> **ACTIVITY**:
According to the text about the Ombudsman's work on victims' issues, when did the Government announce it would develop a Victims Bill of Rights?

> **TEXT**:
Segment Open

In Shifting the Conversation, the Ombudsman encouraged the Government of Canada to consider her recommendations and to develop an Omnibus Victims’ Bill for Canada. In February 2013, the Government announced it would develop a Victims Bill of Rights that would entrench rights for victims of crime in law. At the end of the period covered by this report, public consultations on the Bill were underway.
In January 2013, the Ombudsman provided a written update to the Minister of Public Safety and Emergency Preparedness on recent efforts to create a national Missing Persons Index (MPI). The Ombudsman outlined significant developments on the issue, including a 2012 resolution by the Canadian Association of Chiefs of Police calling on the Government of Canada to establish a National Missing Persons Unidentified Human Remains DNA Index, and the development by the Royal Canadian Mounted Police of a best practices definition of missing persons.
The Minister of Public Safety’s response to the Ombudsman’s update included the following: “…while current legislation does not allow for the creation of an MPI or Unidentified Remains Index within the National DNA Databank, significant steps have been taken to ensure that law enforcement has the necessary tools to investigate missing persons cases. Please rest assured that this Government takes this issue seriously, and remains committed to working with partners to ensure the safety of Canadians.”

Segment Closed

> **RECORDS**:
Segment Open

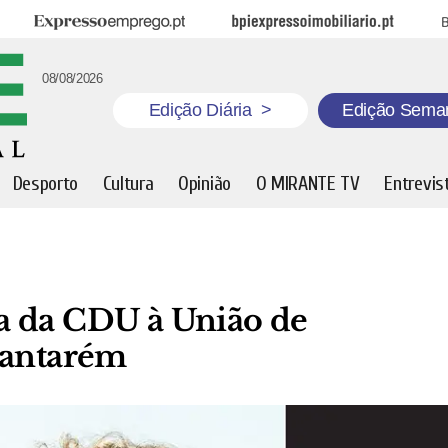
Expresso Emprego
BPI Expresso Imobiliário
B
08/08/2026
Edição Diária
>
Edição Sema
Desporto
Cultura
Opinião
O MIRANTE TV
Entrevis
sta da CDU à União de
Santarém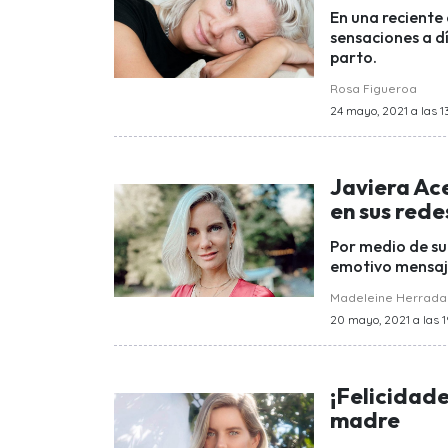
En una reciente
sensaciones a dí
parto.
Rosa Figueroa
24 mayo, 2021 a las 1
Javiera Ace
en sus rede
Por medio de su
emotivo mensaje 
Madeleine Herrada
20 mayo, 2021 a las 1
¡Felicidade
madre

Segment Closed
Segment Open

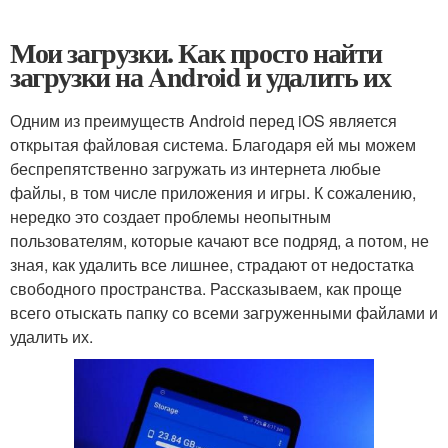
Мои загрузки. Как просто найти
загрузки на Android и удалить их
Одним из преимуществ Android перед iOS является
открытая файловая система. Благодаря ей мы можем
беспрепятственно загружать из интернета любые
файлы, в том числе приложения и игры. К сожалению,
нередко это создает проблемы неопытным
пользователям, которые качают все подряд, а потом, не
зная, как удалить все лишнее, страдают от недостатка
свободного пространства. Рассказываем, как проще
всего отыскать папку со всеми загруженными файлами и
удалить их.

Segment Closed
Segment Open

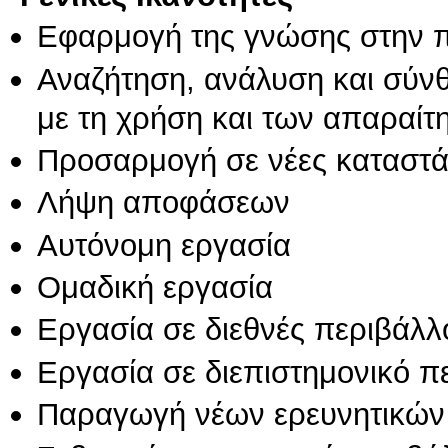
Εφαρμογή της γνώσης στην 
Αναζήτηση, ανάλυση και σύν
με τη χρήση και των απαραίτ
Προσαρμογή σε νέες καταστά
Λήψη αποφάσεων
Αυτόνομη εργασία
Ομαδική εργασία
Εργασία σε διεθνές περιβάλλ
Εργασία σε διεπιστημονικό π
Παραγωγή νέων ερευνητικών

Segment Closed

> **EXERCISE ANSWER**:
February 2013